Your goal:
Rewrite every row below, replacing "scientific name" with "Latin name" and leaving everything else as it is.

..........

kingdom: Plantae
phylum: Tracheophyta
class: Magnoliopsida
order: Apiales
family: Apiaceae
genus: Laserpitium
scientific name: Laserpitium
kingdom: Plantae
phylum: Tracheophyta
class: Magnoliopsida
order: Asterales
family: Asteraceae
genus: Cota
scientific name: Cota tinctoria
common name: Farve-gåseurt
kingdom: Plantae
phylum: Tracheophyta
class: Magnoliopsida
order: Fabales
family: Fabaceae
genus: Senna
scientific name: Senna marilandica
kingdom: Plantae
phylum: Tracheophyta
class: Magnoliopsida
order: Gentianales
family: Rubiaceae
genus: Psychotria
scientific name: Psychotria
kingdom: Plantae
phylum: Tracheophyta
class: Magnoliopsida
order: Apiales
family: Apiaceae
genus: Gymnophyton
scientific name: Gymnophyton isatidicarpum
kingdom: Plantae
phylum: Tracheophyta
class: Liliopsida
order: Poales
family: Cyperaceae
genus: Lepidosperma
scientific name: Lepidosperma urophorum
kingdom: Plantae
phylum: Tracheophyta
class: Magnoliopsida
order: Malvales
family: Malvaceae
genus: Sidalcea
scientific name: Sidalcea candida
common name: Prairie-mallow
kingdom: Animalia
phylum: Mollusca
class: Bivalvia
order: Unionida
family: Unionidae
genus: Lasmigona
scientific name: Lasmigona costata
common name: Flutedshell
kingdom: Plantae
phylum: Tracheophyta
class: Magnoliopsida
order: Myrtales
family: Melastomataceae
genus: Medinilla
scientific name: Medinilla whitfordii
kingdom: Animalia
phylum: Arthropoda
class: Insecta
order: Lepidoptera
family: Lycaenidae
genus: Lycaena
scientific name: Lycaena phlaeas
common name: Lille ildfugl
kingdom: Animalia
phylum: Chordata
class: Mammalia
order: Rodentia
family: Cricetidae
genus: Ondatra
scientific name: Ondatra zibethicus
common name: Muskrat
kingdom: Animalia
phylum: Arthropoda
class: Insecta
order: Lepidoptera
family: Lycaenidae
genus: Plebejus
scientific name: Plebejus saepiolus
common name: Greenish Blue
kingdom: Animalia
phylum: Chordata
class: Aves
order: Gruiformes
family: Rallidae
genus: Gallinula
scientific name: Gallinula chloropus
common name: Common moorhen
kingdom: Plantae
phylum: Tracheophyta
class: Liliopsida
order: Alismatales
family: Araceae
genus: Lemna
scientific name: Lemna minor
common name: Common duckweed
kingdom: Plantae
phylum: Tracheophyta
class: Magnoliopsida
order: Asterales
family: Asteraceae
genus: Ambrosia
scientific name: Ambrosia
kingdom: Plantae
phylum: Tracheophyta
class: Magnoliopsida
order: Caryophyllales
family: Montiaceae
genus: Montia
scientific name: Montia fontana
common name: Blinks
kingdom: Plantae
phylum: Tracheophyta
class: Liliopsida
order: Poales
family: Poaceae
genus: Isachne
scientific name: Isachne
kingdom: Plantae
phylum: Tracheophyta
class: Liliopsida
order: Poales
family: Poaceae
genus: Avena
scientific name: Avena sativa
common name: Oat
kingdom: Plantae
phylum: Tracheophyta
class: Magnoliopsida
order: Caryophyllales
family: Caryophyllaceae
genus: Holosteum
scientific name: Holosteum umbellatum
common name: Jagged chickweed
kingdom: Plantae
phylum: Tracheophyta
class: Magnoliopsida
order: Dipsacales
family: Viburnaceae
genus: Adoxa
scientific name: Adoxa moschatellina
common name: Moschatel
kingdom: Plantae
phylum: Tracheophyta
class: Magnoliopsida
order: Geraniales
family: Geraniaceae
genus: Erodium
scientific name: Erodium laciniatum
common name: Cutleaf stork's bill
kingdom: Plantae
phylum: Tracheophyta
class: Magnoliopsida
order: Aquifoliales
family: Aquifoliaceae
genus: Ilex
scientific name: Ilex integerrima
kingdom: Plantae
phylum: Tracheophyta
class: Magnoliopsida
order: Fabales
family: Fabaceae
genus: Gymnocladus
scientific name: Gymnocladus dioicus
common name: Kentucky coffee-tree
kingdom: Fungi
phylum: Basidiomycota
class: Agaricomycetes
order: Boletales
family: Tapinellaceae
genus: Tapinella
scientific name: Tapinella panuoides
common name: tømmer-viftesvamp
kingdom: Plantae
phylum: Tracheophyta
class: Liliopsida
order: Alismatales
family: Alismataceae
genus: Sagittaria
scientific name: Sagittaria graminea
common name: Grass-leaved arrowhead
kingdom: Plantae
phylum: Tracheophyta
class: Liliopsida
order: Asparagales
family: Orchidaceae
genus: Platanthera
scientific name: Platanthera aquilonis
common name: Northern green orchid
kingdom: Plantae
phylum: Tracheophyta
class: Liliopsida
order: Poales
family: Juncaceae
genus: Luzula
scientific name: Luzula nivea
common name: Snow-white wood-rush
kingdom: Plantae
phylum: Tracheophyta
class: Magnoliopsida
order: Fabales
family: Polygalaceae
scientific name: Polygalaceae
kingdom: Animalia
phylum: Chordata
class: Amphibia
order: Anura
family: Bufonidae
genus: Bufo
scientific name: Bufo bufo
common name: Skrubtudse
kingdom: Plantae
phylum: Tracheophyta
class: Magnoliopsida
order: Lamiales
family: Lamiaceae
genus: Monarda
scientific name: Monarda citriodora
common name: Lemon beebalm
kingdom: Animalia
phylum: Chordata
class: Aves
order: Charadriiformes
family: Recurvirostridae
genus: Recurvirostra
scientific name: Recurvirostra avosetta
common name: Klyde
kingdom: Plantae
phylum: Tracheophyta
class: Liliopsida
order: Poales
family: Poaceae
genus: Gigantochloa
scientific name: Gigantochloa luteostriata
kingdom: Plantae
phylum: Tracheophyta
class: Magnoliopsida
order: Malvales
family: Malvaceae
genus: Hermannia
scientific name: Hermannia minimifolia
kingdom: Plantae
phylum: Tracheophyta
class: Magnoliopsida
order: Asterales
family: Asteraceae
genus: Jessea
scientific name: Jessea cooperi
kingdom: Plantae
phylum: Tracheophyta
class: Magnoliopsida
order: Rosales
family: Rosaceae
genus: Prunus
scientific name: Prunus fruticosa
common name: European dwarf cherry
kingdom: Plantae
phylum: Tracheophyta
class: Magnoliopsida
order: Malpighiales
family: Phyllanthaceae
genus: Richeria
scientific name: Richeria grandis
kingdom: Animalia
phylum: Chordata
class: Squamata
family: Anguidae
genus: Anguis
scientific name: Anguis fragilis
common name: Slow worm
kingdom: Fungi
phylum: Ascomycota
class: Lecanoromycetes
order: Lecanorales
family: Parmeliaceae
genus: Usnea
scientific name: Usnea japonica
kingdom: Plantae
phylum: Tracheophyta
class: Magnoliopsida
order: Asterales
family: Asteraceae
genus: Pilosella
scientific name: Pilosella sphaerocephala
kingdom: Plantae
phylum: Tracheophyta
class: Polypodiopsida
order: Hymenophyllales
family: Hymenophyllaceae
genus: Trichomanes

..........

Written solution:
kingdom: Plantae
phylum: Tracheophyta
class: Magnoliopsida
order: Apiales
family: Apiaceae
genus: Laserpitium
Latin name: Laserpitium
kingdom: Plantae
phylum: Tracheophyta
class: Magnoliopsida
order: Asterales
family: Asteraceae
genus: Cota
Latin name: Cota tinctoria
common name: Farve-gåseurt
kingdom: Plantae
phylum: Tracheophyta
class: Magnoliopsida
order: Fabales
family: Fabaceae
genus: Senna
Latin name: Senna marilandica
kingdom: Plantae
phylum: Tracheophyta
class: Magnoliopsida
order: Gentianales
family: Rubiaceae
genus: Psychotria
Latin name: Psychotria
kingdom: Plantae
phylum: Tracheophyta
class: Magnoliopsida
order: Apiales
family: Apiaceae
genus: Gymnophyton
Latin name: Gymnophyton isatidicarpum
kingdom: Plantae
phylum: Tracheophyta
class: Liliopsida
order: Poales
family: Cyperaceae
genus: Lepidosperma
Latin name: Lepidosperma urophorum
kingdom: Plantae
phylum: Tracheophyta
class: Magnoliopsida
order: Malvales
family: Malvaceae
genus: Sidalcea
Latin name: Sidalcea candida
common name: Prairie-mallow
kingdom: Animalia
phylum: Mollusca
class: Bivalvia
order: Unionida
family: Unionidae
genus: Lasmigona
Latin name: Lasmigona costata
common name: Flutedshell
kingdom: Plantae
phylum: Tracheophyta
class: Magnoliopsida
order: Myrtales
family: Melastomataceae
genus: Medinilla
Latin name: Medinilla whitfordii
kingdom: Animalia
phylum: Arthropoda
class: Insecta
order: Lepidoptera
family: Lycaenidae
genus: Lycaena
Latin name: Lycaena phlaeas
common name: Lille ildfugl
kingdom: Animalia
phylum: Chordata
class: Mammalia
order: Rodentia
family: Cricetidae
genus: Ondatra
Latin name: Ondatra zibethicus
common name: Muskrat
kingdom: Animalia
phylum: Arthropoda
class: Insecta
order: Lepidoptera
family: Lycaenidae
genus: Plebejus
Latin name: Plebejus saepiolus
common name: Greenish Blue
kingdom: Animalia
phylum: Chordata
class: Aves
order: Gruiformes
family: Rallidae
genus: Gallinula
Latin name: Gallinula chloropus
common name: Common moorhen
kingdom: Plantae
phylum: Tracheophyta
class: Liliopsida
order: Alismatales
family: Araceae
genus: Lemna
Latin name: Lemna minor
common name: Common duckweed
kingdom: Plantae
phylum: Tracheophyta
class: Magnoliopsida
order: Asterales
family: Asteraceae
genus: Ambrosia
Latin name: Ambrosia
kingdom: Plantae
phylum: Tracheophyta
class: Magnoliopsida
order: Caryophyllales
family: Montiaceae
genus: Montia
Latin name: Montia fontana
common name: Blinks
kingdom: Plantae
phylum: Tracheophyta
class: Liliopsida
order: Poales
family: Poaceae
genus: Isachne
Latin name: Isachne
kingdom: Plantae
phylum: Tracheophyta
class: Liliopsida
order: Poales
family: Poaceae
genus: Avena
Latin name: Avena sativa
common name: Oat
kingdom: Plantae
phylum: Tracheophyta
class: Magnoliopsida
order: Caryophyllales
family: Caryophyllaceae
genus: Holosteum
Latin name: Holosteum umbellatum
common name: Jagged chickweed
kingdom: Plantae
phylum: Tracheophyta
class: Magnoliopsida
order: Dipsacales
family: Viburnaceae
genus: Adoxa
Latin name: Adoxa moschatellina
common name: Moschatel
kingdom: Plantae
phylum: Tracheophyta
class: Magnoliopsida
order: Geraniales
family: Geraniaceae
genus: Erodium
Latin name: Erodium laciniatum
common name: Cutleaf stork's bill
kingdom: Plantae
phylum: Tracheophyta
class: Magnoliopsida
order: Aquifoliales
family: Aquifoliaceae
genus: Ilex
Latin name: Ilex integerrima
kingdom: Plantae
phylum: Tracheophyta
class: Magnoliopsida
order: Fabales
family: Fabaceae
genus: Gymnocladus
Latin name: Gymnocladus dioicus
common name: Kentucky coffee-tree
kingdom: Fungi
phylum: Basidiomycota
class: Agaricomycetes
order: Boletales
family: Tapinellaceae
genus: Tapinella
Latin name: Tapinella panuoides
common name: tømmer-viftesvamp
kingdom: Plantae
phylum: Tracheophyta
class: Liliopsida
order: Alismatales
family: Alismataceae
genus: Sagittaria
Latin name: Sagittaria graminea
common name: Grass-leaved arrowhead
kingdom: Plantae
phylum: Tracheophyta
class: Liliopsida
order: Asparagales
family: Orchidaceae
genus: Platanthera
Latin name: Platanthera aquilonis
common name: Northern green orchid
kingdom: Plantae
phylum: Tracheophyta
class: Liliopsida
order: Poales
family: Juncaceae
genus: Luzula
Latin name: Luzula nivea
common name: Snow-white wood-rush
kingdom: Plantae
phylum: Tracheophyta
class: Magnoliopsida
order: Fabales
family: Polygalaceae
Latin name: Polygalaceae
kingdom: Animalia
phylum: Chordata
class: Amphibia
order: Anura
family: Bufonidae
genus: Bufo
Latin name: Bufo bufo
common name: Skrubtudse
kingdom: Plantae
phylum: Tracheophyta
class: Magnoliopsida
order: Lamiales
family: Lamiaceae
genus: Monarda
Latin name: Monarda citriodora
common name: Lemon beebalm
kingdom: Animalia
phylum: Chordata
class: Aves
order: Charadriiformes
family: Recurvirostridae
genus: Recurvirostra
Latin name: Recurvirostra avosetta
common name: Klyde
kingdom: Plantae
phylum: Tracheophyta
class: Liliopsida
order: Poales
family: Poaceae
genus: Gigantochloa
Latin name: Gigantochloa luteostriata
kingdom: Plantae
phylum: Tracheophyta
class: Magnoliopsida
order: Malvales
family: Malvaceae
genus: Hermannia
Latin name: Hermannia minimifolia
kingdom: Plantae
phylum: Tracheophyta
class: Magnoliopsida
order: Asterales
family: Asteraceae
genus: Jessea
Latin name: Jessea cooperi
kingdom: Plantae
phylum: Tracheophyta
class: Magnoliopsida
order: Rosales
family: Rosaceae
genus: Prunus
Latin name: Prunus fruticosa
common name: European dwarf cherry
kingdom: Plantae
phylum: Tracheophyta
class: Magnoliopsida
order: Malpighiales
family: Phyllanthaceae
genus: Richeria
Latin name: Richeria grandis
kingdom: Animalia
phylum: Chordata
class: Squamata
family: Anguidae
genus: Anguis
Latin name: Anguis fragilis
common name: Slow worm
kingdom: Fungi
phylum: Ascomycota
class: Lecanoromycetes
order: Lecanorales
family: Parmeliaceae
genus: Usnea
Latin name: Usnea japonica
kingdom: Plantae
phylum: Tracheophyta
class: Magnoliopsida
order: Asterales
family: Asteraceae
genus: Pilosella
Latin name: Pilosella sphaerocephala
kingdom: Plantae
phylum: Tracheophyta
class: Polypodiopsida
order: Hymenophyllales
family: Hymenophyllaceae
genus: Trichomanes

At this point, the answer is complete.